--- DATA FOR PROCESSING Enclosed Below ---

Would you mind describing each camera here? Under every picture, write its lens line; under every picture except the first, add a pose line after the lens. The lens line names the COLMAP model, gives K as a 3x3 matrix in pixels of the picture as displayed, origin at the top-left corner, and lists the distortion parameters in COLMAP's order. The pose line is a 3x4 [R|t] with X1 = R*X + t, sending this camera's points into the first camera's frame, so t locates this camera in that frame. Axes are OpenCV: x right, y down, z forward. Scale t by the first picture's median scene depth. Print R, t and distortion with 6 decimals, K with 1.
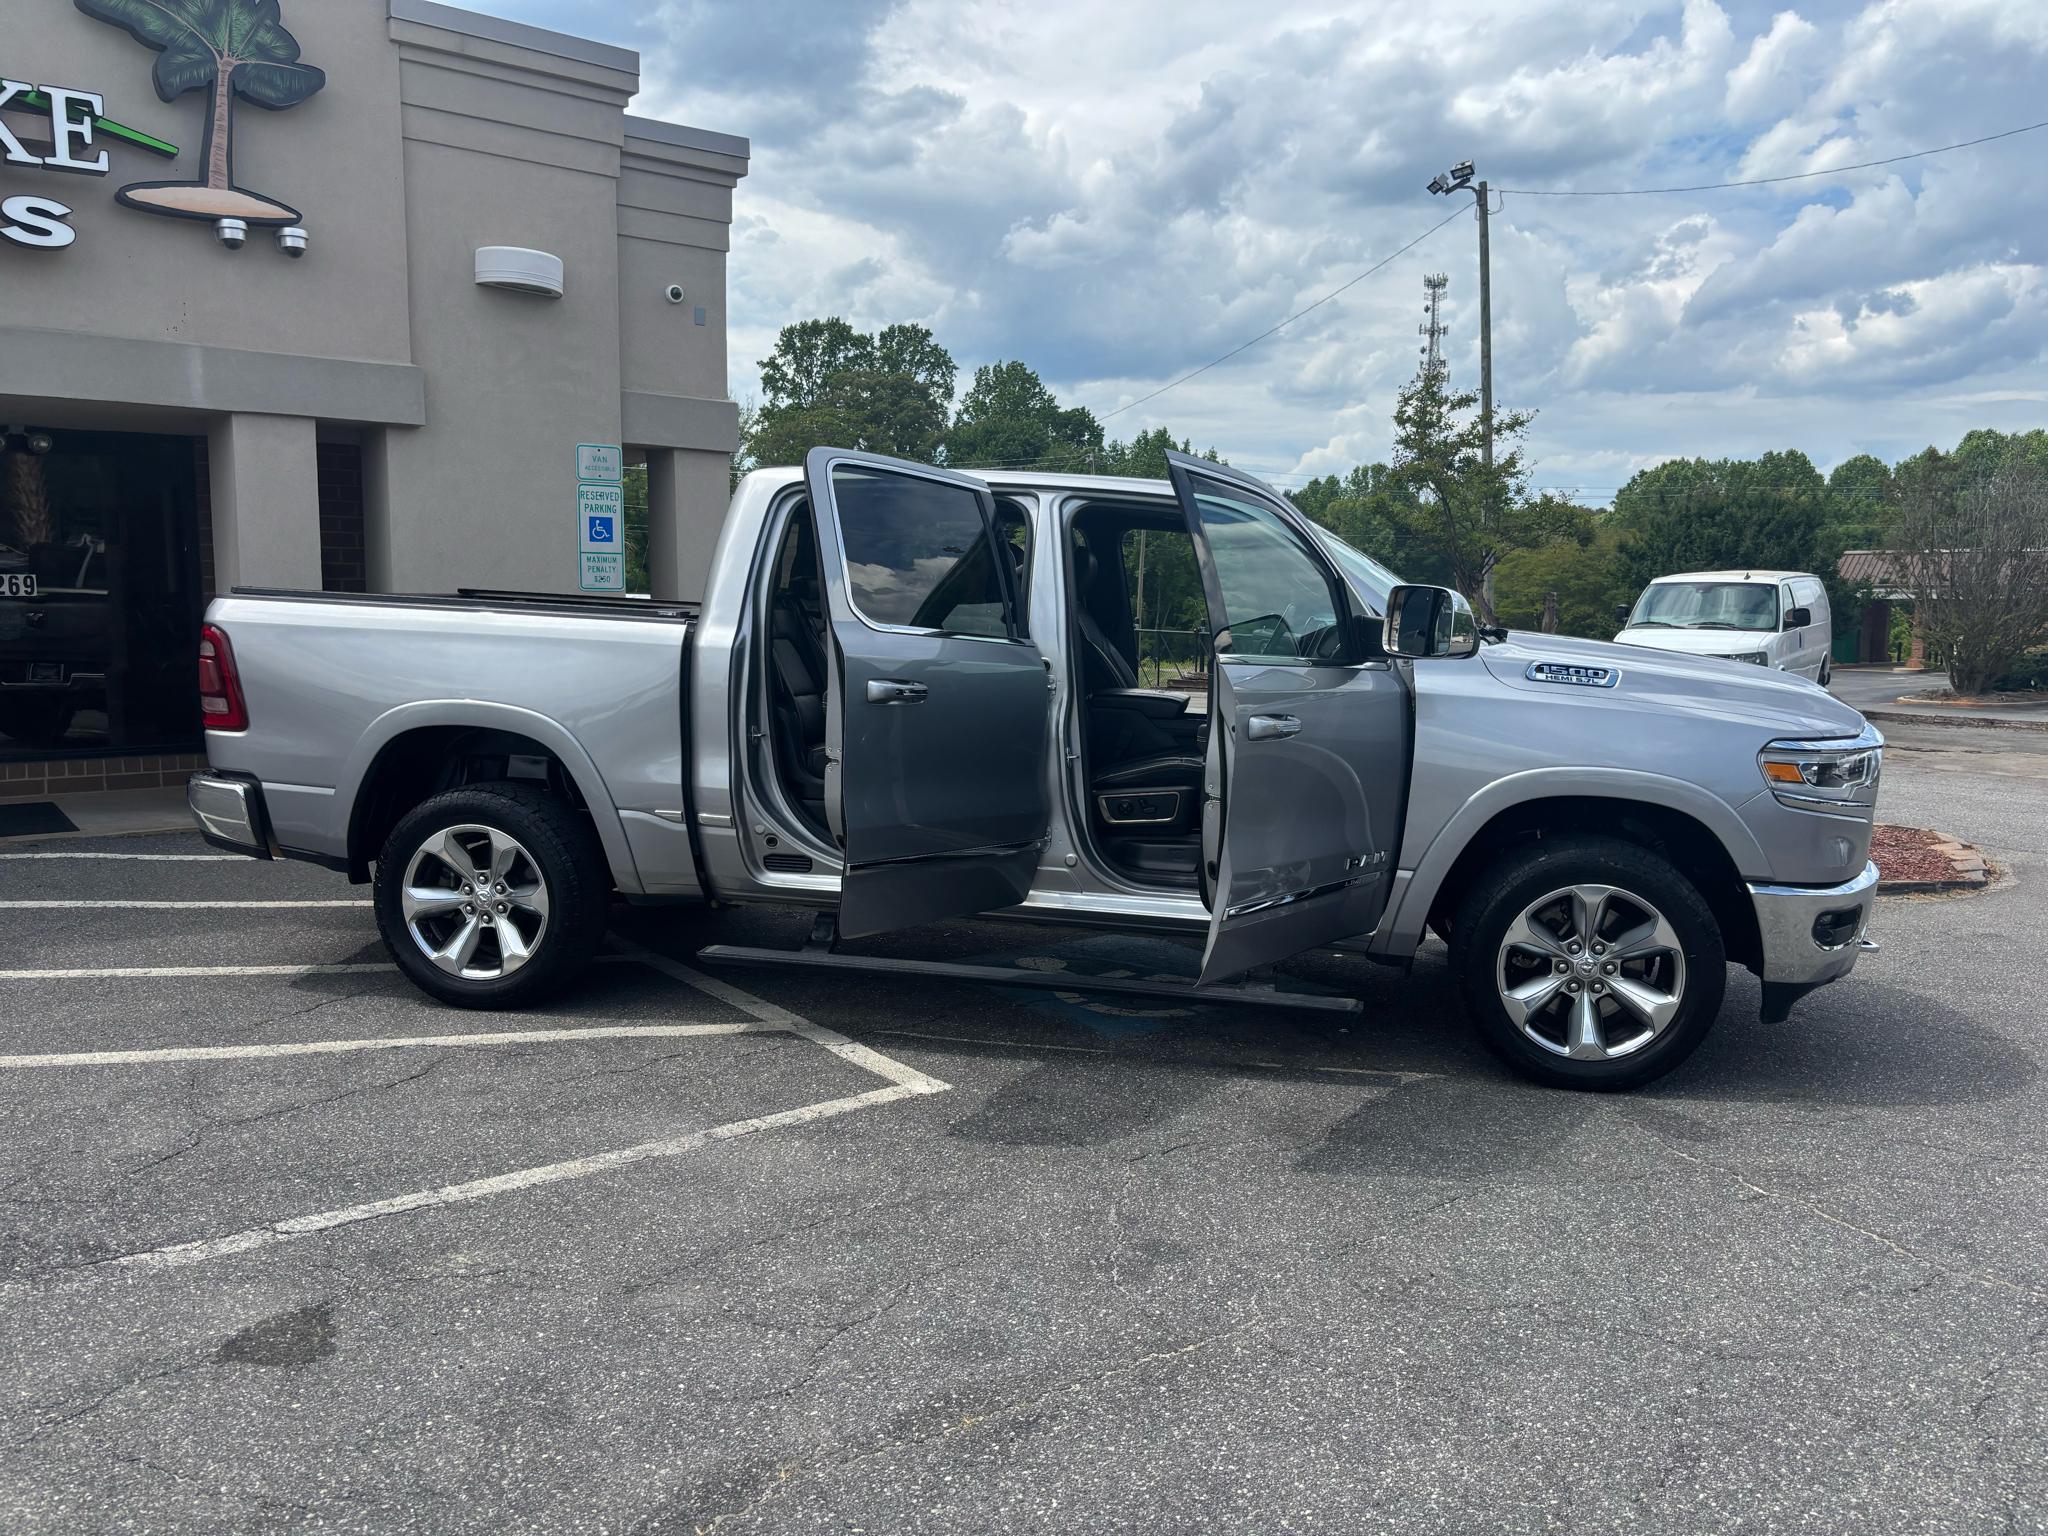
lens RADIAL K [[1556.4, 0, 1019.2], [0, 1556.4, 760.9], [0, 0, 1]] dist [0.036238, -0.037169]
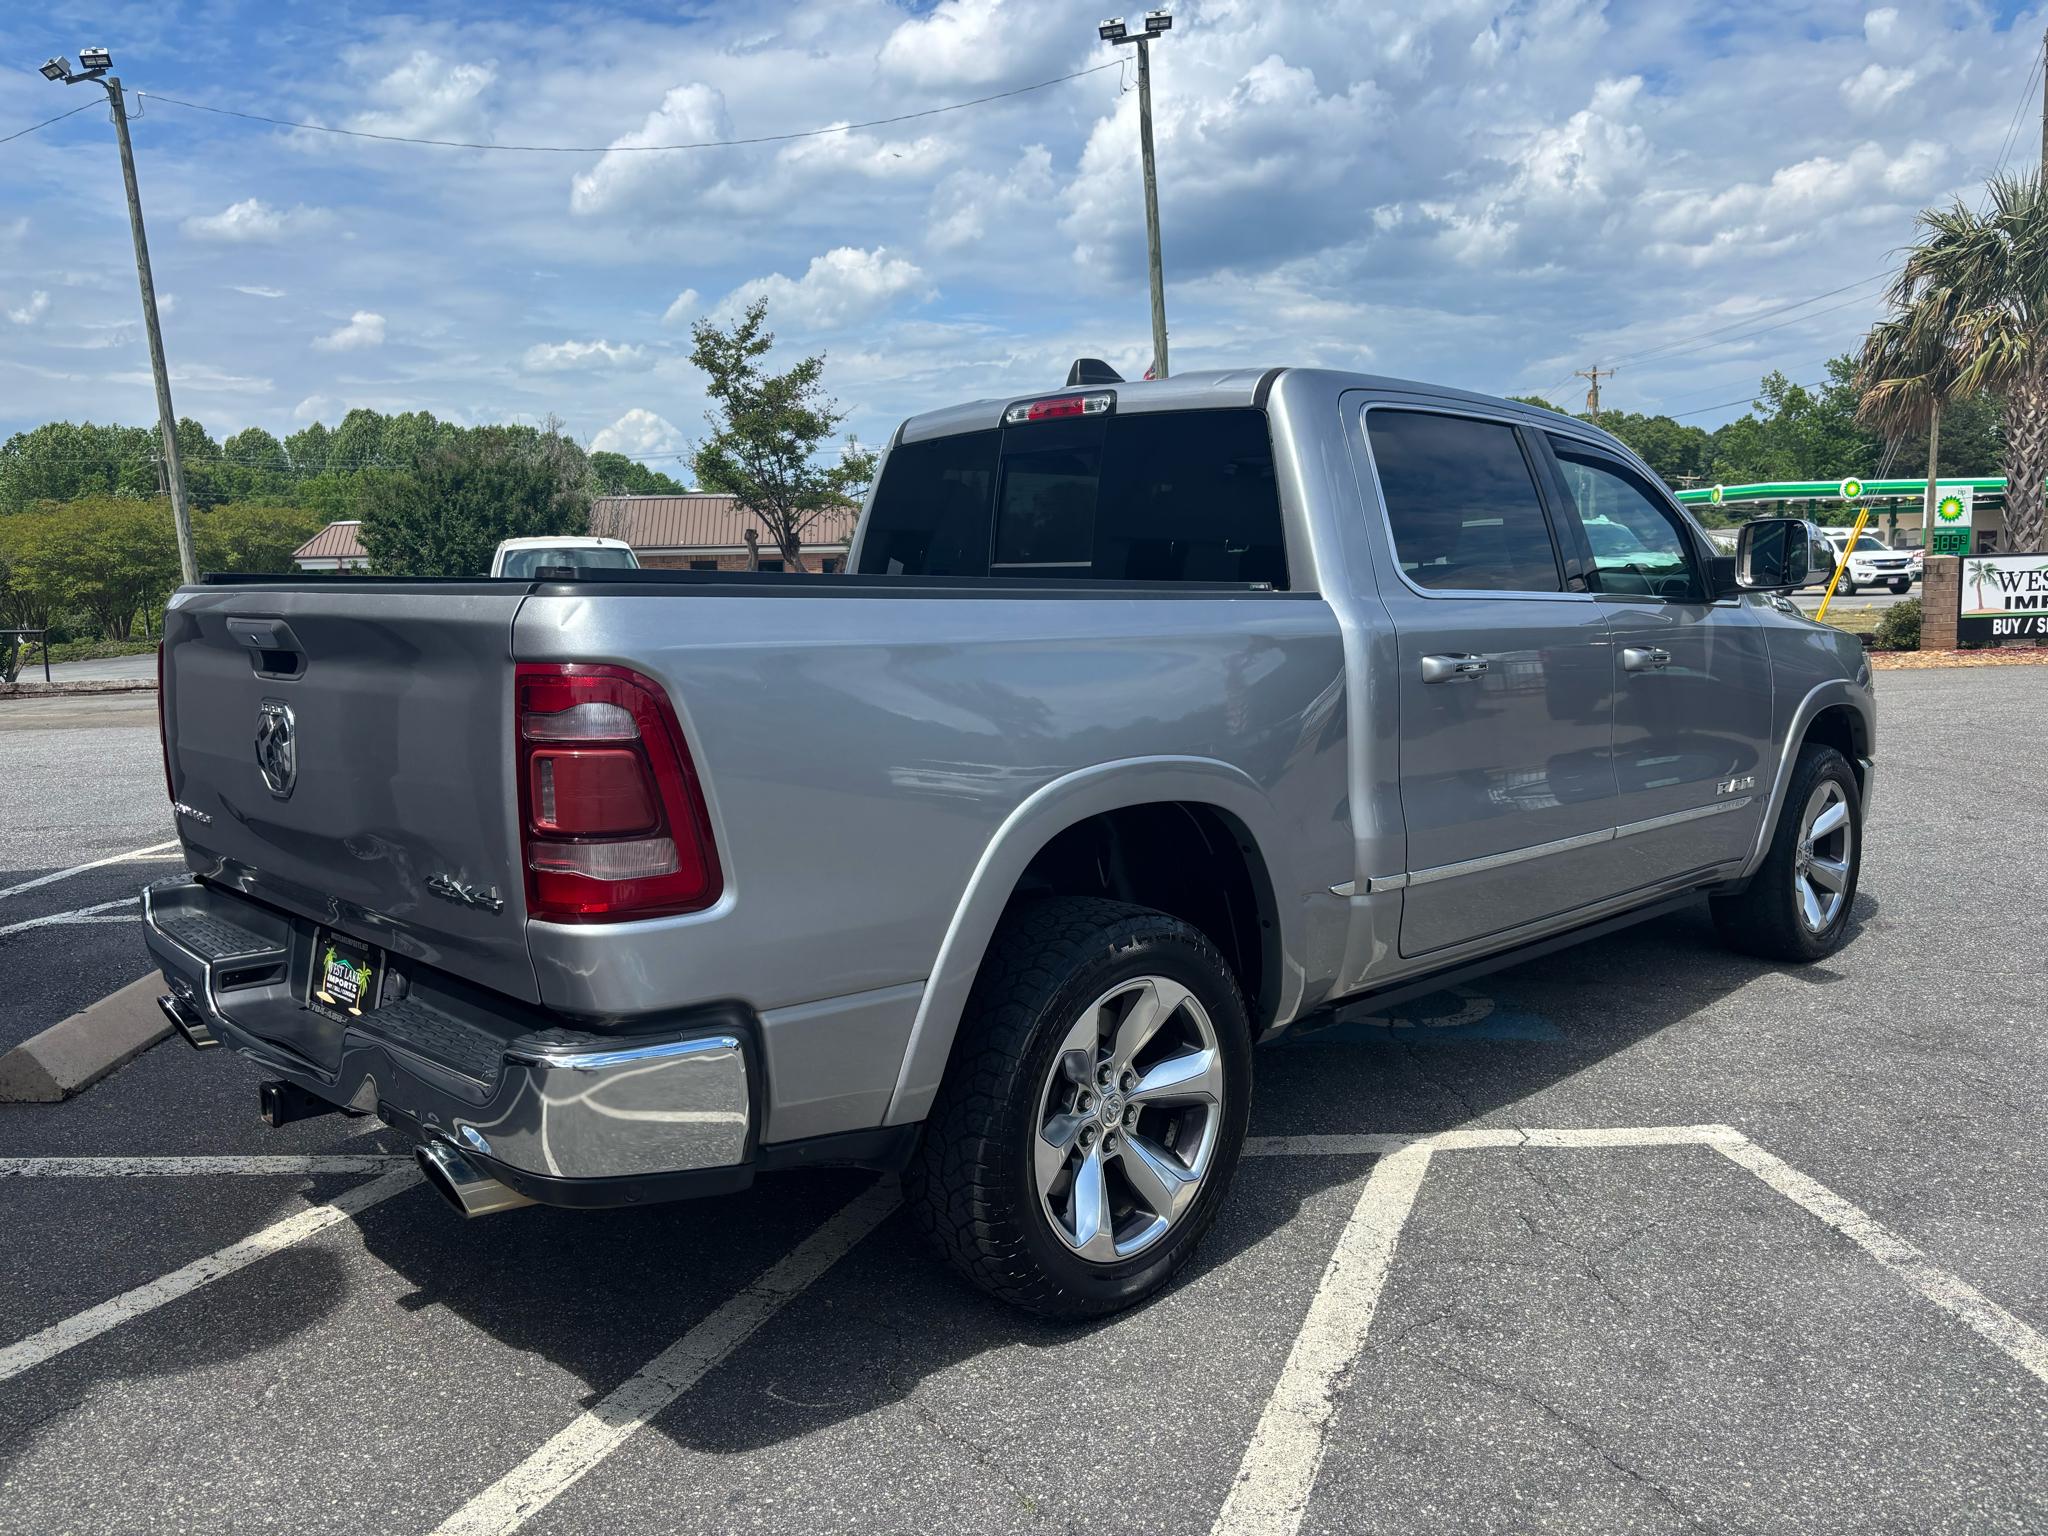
lens RADIAL K [[1556.4, 0, 1033.8], [0, 1556.4, 758.1], [0, 0, 1]] dist [0.036238, -0.037169]
pose [[0.572290, -0.128392, 0.809938, -0.806877], [0.116029, 0.990409, 0.075016, -0.082527], [-0.811801, 0.051046, 0.581699, 0.705272]]
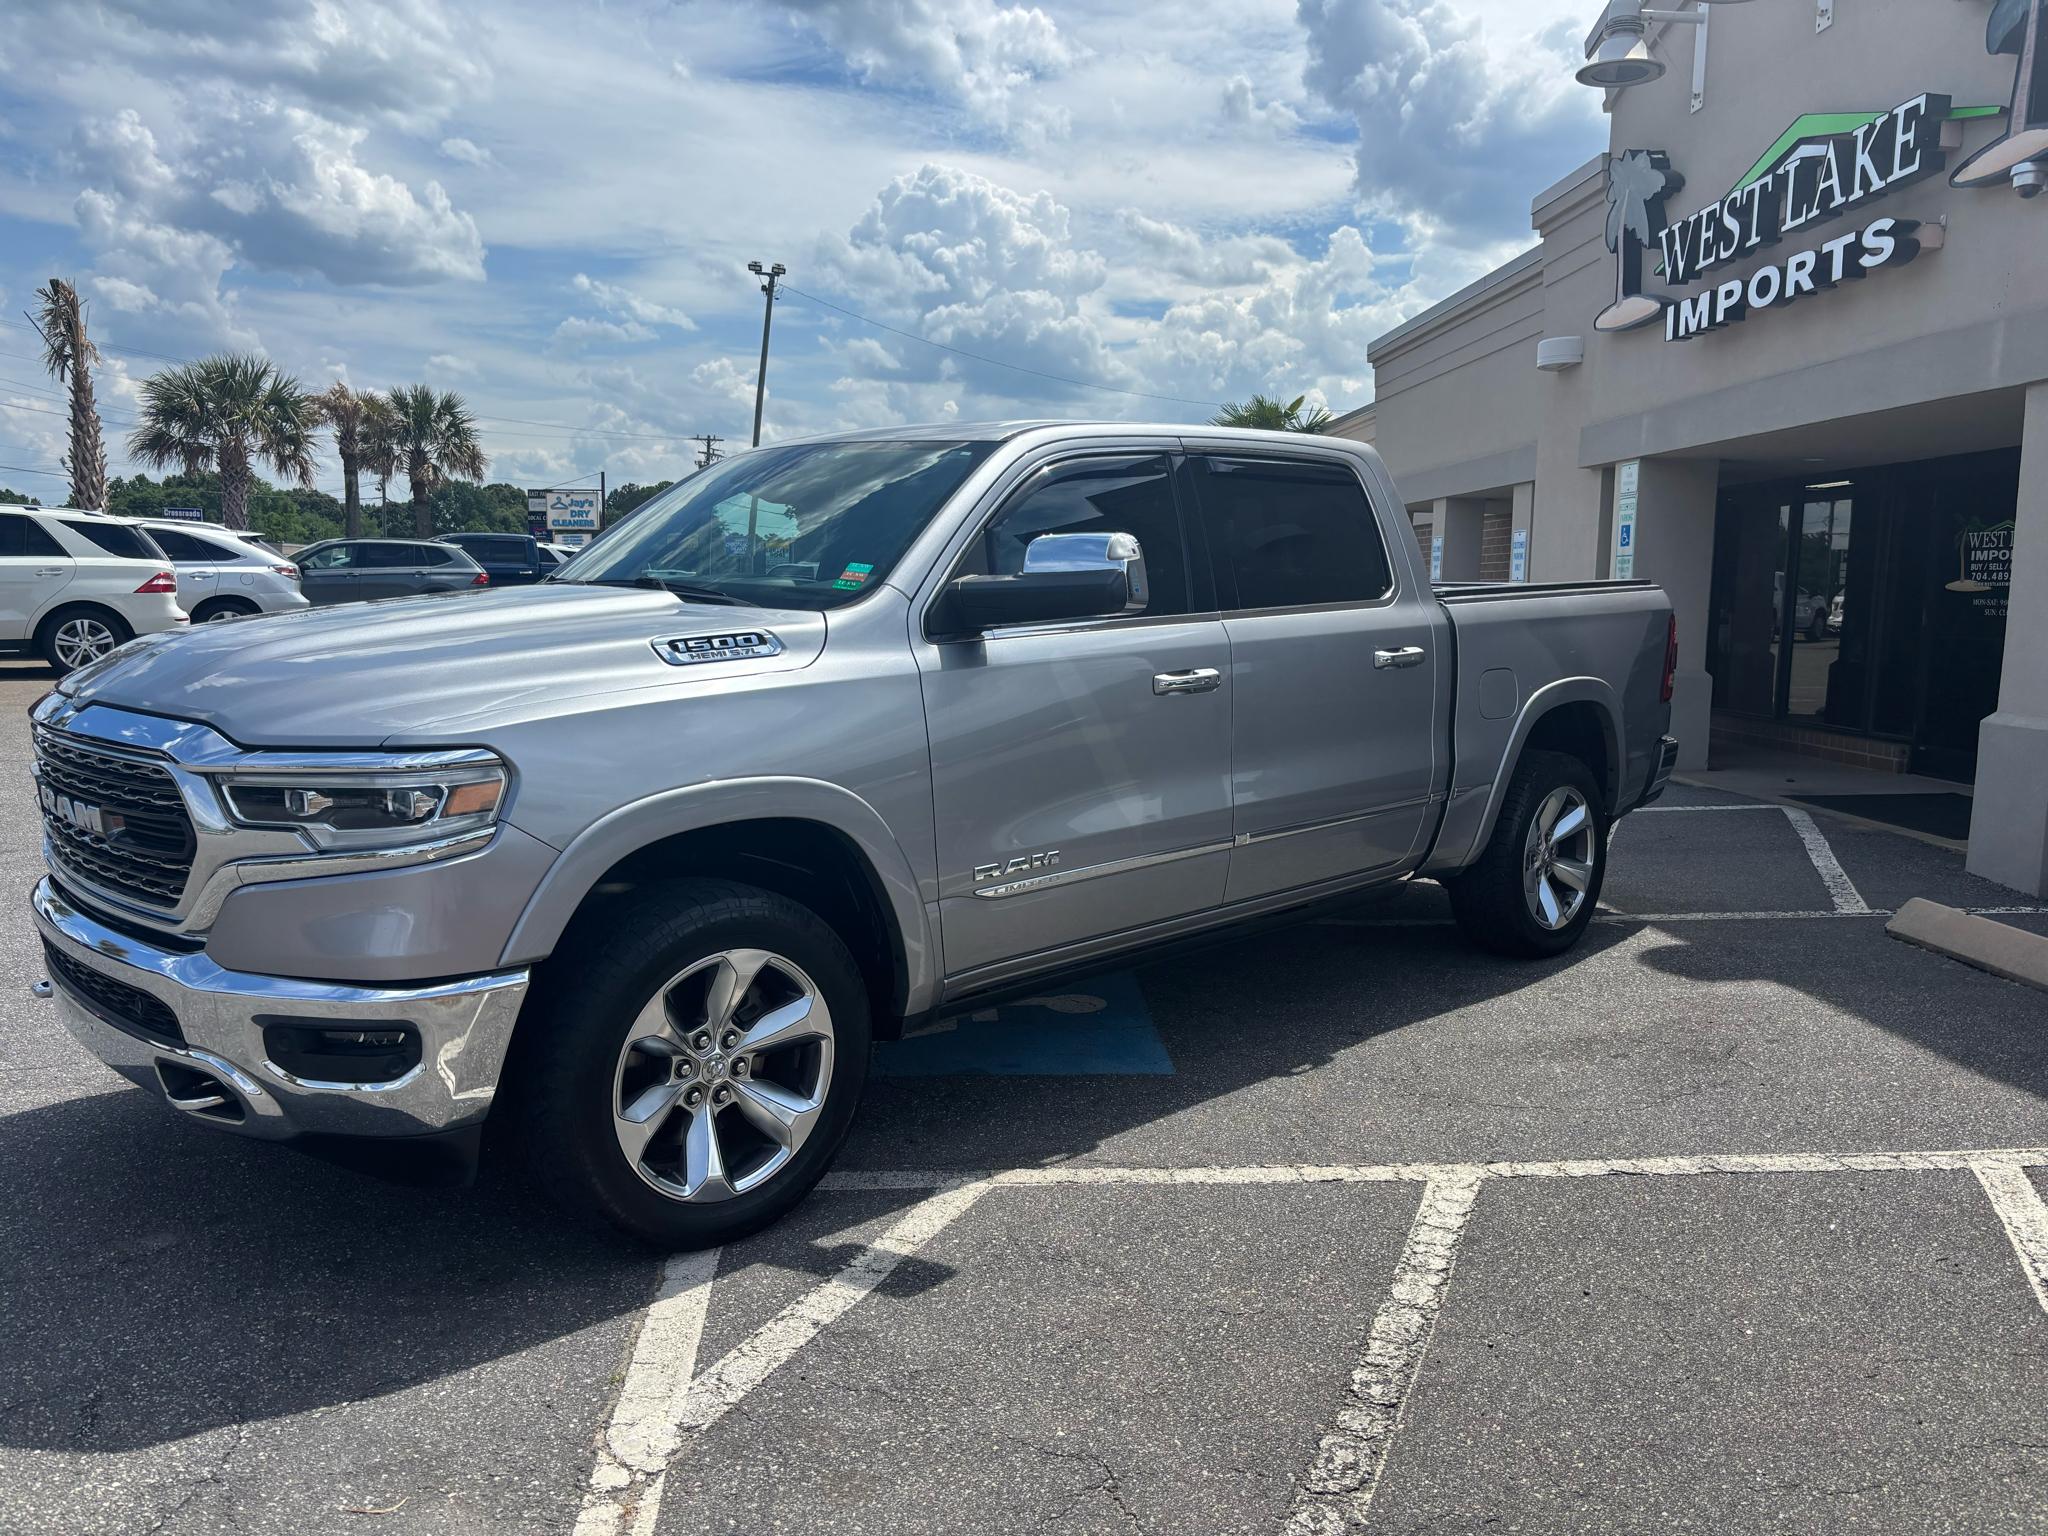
lens RADIAL K [[1556.4, 0, 1040.6], [0, 1556.4, 764.7], [0, 0, 1]] dist [0.036238, -0.037169]
pose [[-0.580384, 0.071118, -0.811232, 0.816672], [-0.112274, 0.979678, 0.166210, -0.155847], [0.806566, 0.187546, -0.560605, 1.679042]]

--- End of Enclosed DATA FOR PROCESSING ---

TASK DETAILS
Images are to be skipped, and each line above is to be returned exactly.

PROBLEM SOLUTION
Would you mind describing each camera here? Under every picture, write its lens line; under every picture except the first, add a pose line after the lens. The lens line names the COLMAP model, gives K as a 3x3 matrix in pixels of the picture as displayed, origin at the top-left corner, and lists the distortion parameters in COLMAP's order. The pose line is a 3x4 [R|t] with X1 = R*X + t, sending this camera's points into the first camera's frame, so t locates this camera in that frame. Axes are OpenCV: x right, y down, z forward. Scale t by the first picture's median scene depth. Print R, t and distortion with 6 decimals, K with 1.
lens RADIAL K [[1556.4, 0, 1019.2], [0, 1556.4, 760.9], [0, 0, 1]] dist [0.036238, -0.037169]
lens RADIAL K [[1556.4, 0, 1033.8], [0, 1556.4, 758.1], [0, 0, 1]] dist [0.036238, -0.037169]
pose [[0.572290, -0.128392, 0.809938, -0.806877], [0.116029, 0.990409, 0.075016, -0.082527], [-0.811801, 0.051046, 0.581699, 0.705272]]
lens RADIAL K [[1556.4, 0, 1040.6], [0, 1556.4, 764.7], [0, 0, 1]] dist [0.036238, -0.037169]
pose [[-0.580384, 0.071118, -0.811232, 0.816672], [-0.112274, 0.979678, 0.166210, -0.155847], [0.806566, 0.187546, -0.560605, 1.679042]]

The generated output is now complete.